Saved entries
:::::

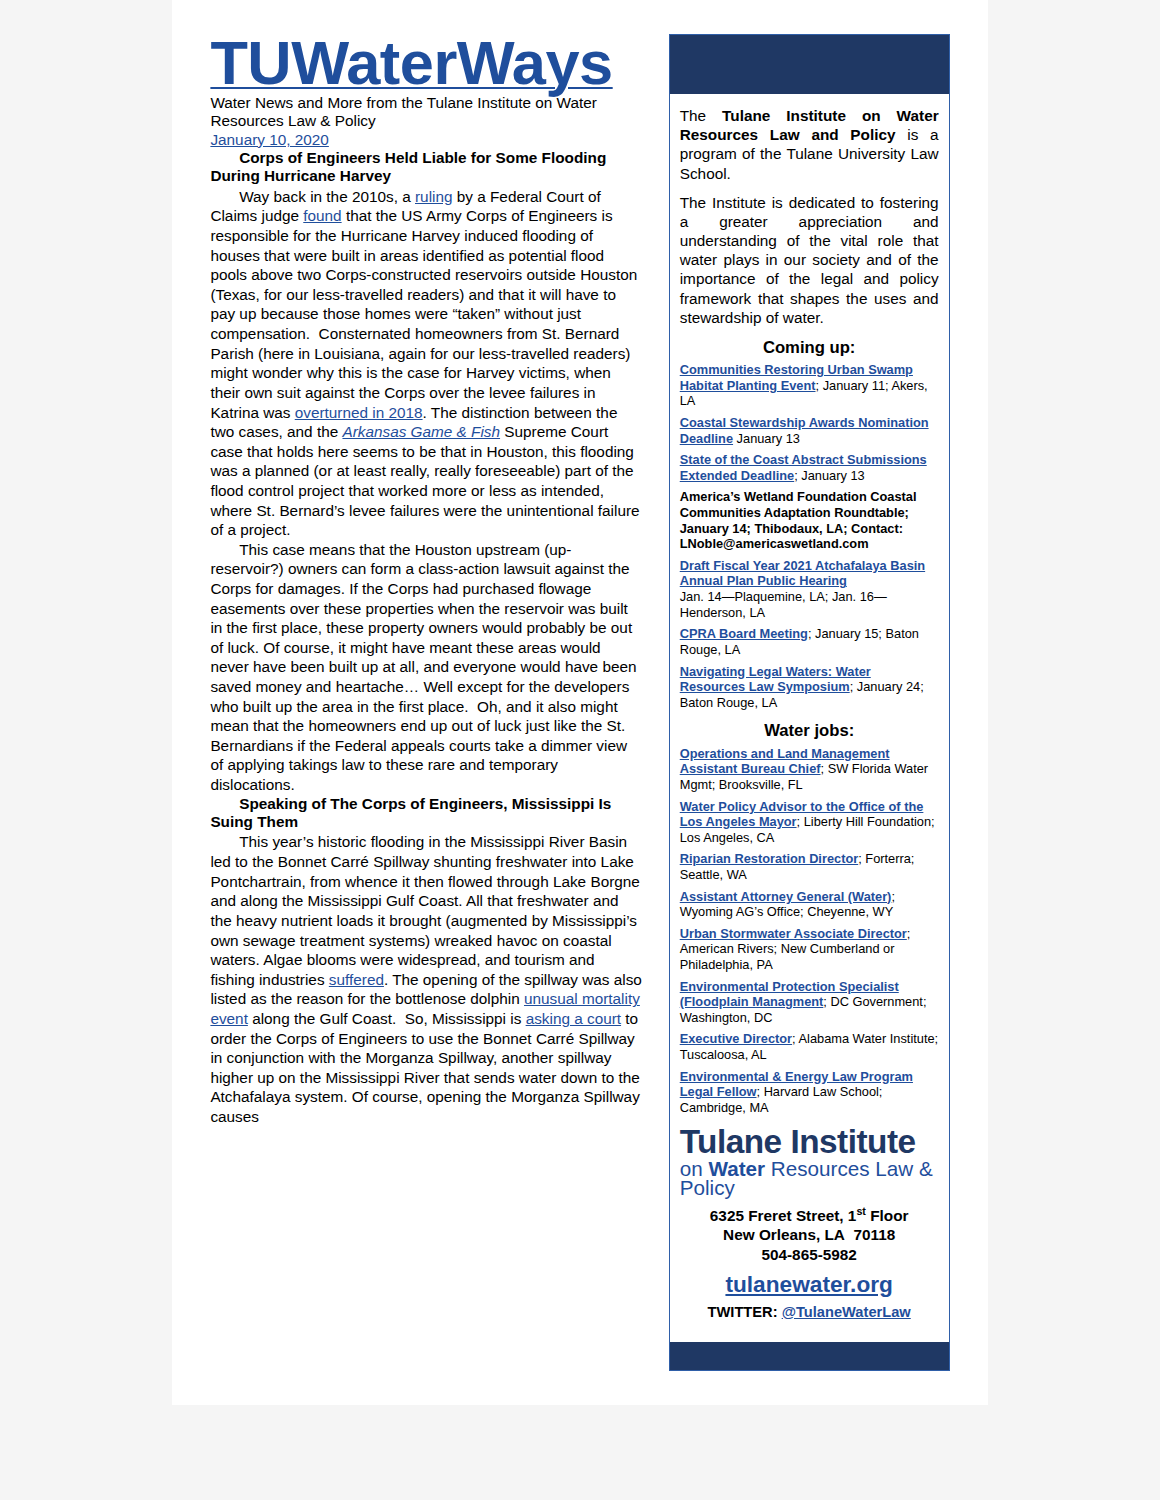TUWaterWays
Water News and More from the Tulane Institute on Water Resources Law & Policy
January 10, 2020
Corps of Engineers Held Liable for Some Flooding During Hurricane Harvey
Way back in the 2010s, a ruling by a Federal Court of Claims judge found that the US Army Corps of Engineers is responsible for the Hurricane Harvey induced flooding of houses that were built in areas identified as potential flood pools above two Corps-constructed reservoirs outside Houston (Texas, for our less-travelled readers) and that it will have to pay up because those homes were “taken” without just compensation. Consternated homeowners from St. Bernard Parish (here in Louisiana, again for our less-travelled readers) might wonder why this is the case for Harvey victims, when their own suit against the Corps over the levee failures in Katrina was overturned in 2018. The distinction between the two cases, and the Arkansas Game & Fish Supreme Court case that holds here seems to be that in Houston, this flooding was a planned (or at least really, really foreseeable) part of the flood control project that worked more or less as intended, where St. Bernard’s levee failures were the unintentional failure of a project.
This case means that the Houston upstream (up-reservoir?) owners can form a class-action lawsuit against the Corps for damages. If the Corps had purchased flowage easements over these properties when the reservoir was built in the first place, these property owners would probably be out of luck. Of course, it might have meant these areas would never have been built up at all, and everyone would have been saved money and heartache… Well except for the developers who built up the area in the first place. Oh, and it also might mean that the homeowners end up out of luck just like the St. Bernardians if the Federal appeals courts take a dimmer view of applying takings law to these rare and temporary dislocations.
Speaking of The Corps of Engineers, Mississippi Is Suing Them
This year’s historic flooding in the Mississippi River Basin led to the Bonnet Carré Spillway shunting freshwater into Lake Pontchartrain, from whence it then flowed through Lake Borgne and along the Mississippi Gulf Coast. All that freshwater and the heavy nutrient loads it brought (augmented by Mississippi’s own sewage treatment systems) wreaked havoc on coastal waters. Algae blooms were widespread, and tourism and fishing industries suffered. The opening of the spillway was also listed as the reason for the bottlenose dolphin unusual mortality event along the Gulf Coast. So, Mississippi is asking a court to order the Corps of Engineers to use the Bonnet Carré Spillway in conjunction with the Morganza Spillway, another spillway higher up on the Mississippi River that sends water down to the Atchafalaya system. Of course, opening the Morganza Spillway causes
The Tulane Institute on Water Resources Law and Policy is a program of the Tulane University Law School.
The Institute is dedicated to fostering a greater appreciation and understanding of the vital role that water plays in our society and of the importance of the legal and policy framework that shapes the uses and stewardship of water.
Coming up:
Communities Restoring Urban Swamp Habitat Planting Event; January 11; Akers, LA
Coastal Stewardship Awards Nomination Deadline January 13
State of the Coast Abstract Submissions Extended Deadline; January 13
America’s Wetland Foundation Coastal Communities Adaptation Roundtable; January 14; Thibodaux, LA; Contact: LNoble@americaswetland.com
Draft Fiscal Year 2021 Atchafalaya Basin Annual Plan Public Hearing
Jan. 14—Plaquemine, LA; Jan. 16—Henderson, LA
CPRA Board Meeting; January 15; Baton Rouge, LA
Navigating Legal Waters: Water Resources Law Symposium; January 24; Baton Rouge, LA
Water jobs:
Operations and Land Management Assistant Bureau Chief; SW Florida Water Mgmt; Brooksville, FL
Water Policy Advisor to the Office of the Los Angeles Mayor; Liberty Hill Foundation; Los Angeles, CA
Riparian Restoration Director; Forterra; Seattle, WA
Assistant Attorney General (Water); Wyoming AG’s Office; Cheyenne, WY
Urban Stormwater Associate Director; American Rivers; New Cumberland or Philadelphia, PA
Environmental Protection Specialist (Floodplain Managment; DC Government; Washington, DC
Executive Director; Alabama Water Institute; Tuscaloosa, AL
Environmental & Energy Law Program Legal Fellow; Harvard Law School; Cambridge, MA
Tulane Institute on Water Resources Law & Policy
6325 Freret Street, 1st Floor
New Orleans, LA 70118
504-865-5982
tulanewater.org
TWITTER: @TulaneWaterLaw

:::::

PROBLEM TO WORK ON
For this exercise, transcribe the entries above exactly, without any pictures.

RESPONSE AREA
TUWaterWays
Water News and More from the Tulane Institute on Water Resources Law & Policy
January 10, 2020
Corps of Engineers Held Liable for Some Flooding During Hurricane Harvey
Way back in the 2010s, a ruling by a Federal Court of Claims judge found that the US Army Corps of Engineers is responsible for the Hurricane Harvey induced flooding of houses that were built in areas identified as potential flood pools above two Corps-constructed reservoirs outside Houston (Texas, for our less-travelled readers) and that it will have to pay up because those homes were “taken” without just compensation. Consternated homeowners from St. Bernard Parish (here in Louisiana, again for our less-travelled readers) might wonder why this is the case for Harvey victims, when their own suit against the Corps over the levee failures in Katrina was overturned in 2018. The distinction between the two cases, and the Arkansas Game & Fish Supreme Court case that holds here seems to be that in Houston, this flooding was a planned (or at least really, really foreseeable) part of the flood control project that worked more or less as intended, where St. Bernard’s levee failures were the unintentional failure of a project.
This case means that the Houston upstream (up-reservoir?) owners can form a class-action lawsuit against the Corps for damages. If the Corps had purchased flowage easements over these properties when the reservoir was built in the first place, these property owners would probably be out of luck. Of course, it might have meant these areas would never have been built up at all, and everyone would have been saved money and heartache… Well except for the developers who built up the area in the first place. Oh, and it also might mean that the homeowners end up out of luck just like the St. Bernardians if the Federal appeals courts take a dimmer view of applying takings law to these rare and temporary dislocations.
Speaking of The Corps of Engineers, Mississippi Is Suing Them
This year’s historic flooding in the Mississippi River Basin led to the Bonnet Carré Spillway shunting freshwater into Lake Pontchartrain, from whence it then flowed through Lake Borgne and along the Mississippi Gulf Coast. All that freshwater and the heavy nutrient loads it brought (augmented by Mississippi’s own sewage treatment systems) wreaked havoc on coastal waters. Algae blooms were widespread, and tourism and fishing industries suffered. The opening of the spillway was also listed as the reason for the bottlenose dolphin unusual mortality event along the Gulf Coast. So, Mississippi is asking a court to order the Corps of Engineers to use the Bonnet Carré Spillway in conjunction with the Morganza Spillway, another spillway higher up on the Mississippi River that sends water down to the Atchafalaya system. Of course, opening the Morganza Spillway causes
The Tulane Institute on Water Resources Law and Policy is a program of the Tulane University Law School.
The Institute is dedicated to fostering a greater appreciation and understanding of the vital role that water plays in our society and of the importance of the legal and policy framework that shapes the uses and stewardship of water.
Coming up:
Communities Restoring Urban Swamp Habitat Planting Event; January 11; Akers, LA
Coastal Stewardship Awards Nomination Deadline January 13
State of the Coast Abstract Submissions Extended Deadline; January 13
America’s Wetland Foundation Coastal Communities Adaptation Roundtable; January 14; Thibodaux, LA; Contact: LNoble@americaswetland.com
Draft Fiscal Year 2021 Atchafalaya Basin Annual Plan Public Hearing
Jan. 14—Plaquemine, LA; Jan. 16—Henderson, LA
CPRA Board Meeting; January 15; Baton Rouge, LA
Navigating Legal Waters: Water Resources Law Symposium; January 24; Baton Rouge, LA
Water jobs:
Operations and Land Management Assistant Bureau Chief; SW Florida Water Mgmt; Brooksville, FL
Water Policy Advisor to the Office of the Los Angeles Mayor; Liberty Hill Foundation; Los Angeles, CA
Riparian Restoration Director; Forterra; Seattle, WA
Assistant Attorney General (Water); Wyoming AG’s Office; Cheyenne, WY
Urban Stormwater Associate Director; American Rivers; New Cumberland or Philadelphia, PA
Environmental Protection Specialist (Floodplain Managment; DC Government; Washington, DC
Executive Director; Alabama Water Institute; Tuscaloosa, AL
Environmental & Energy Law Program Legal Fellow; Harvard Law School; Cambridge, MA
Tulane Institute on Water Resources Law & Policy
6325 Freret Street, 1st Floor
New Orleans, LA 70118
504-865-5982
tulanewater.org
TWITTER: @TulaneWaterLaw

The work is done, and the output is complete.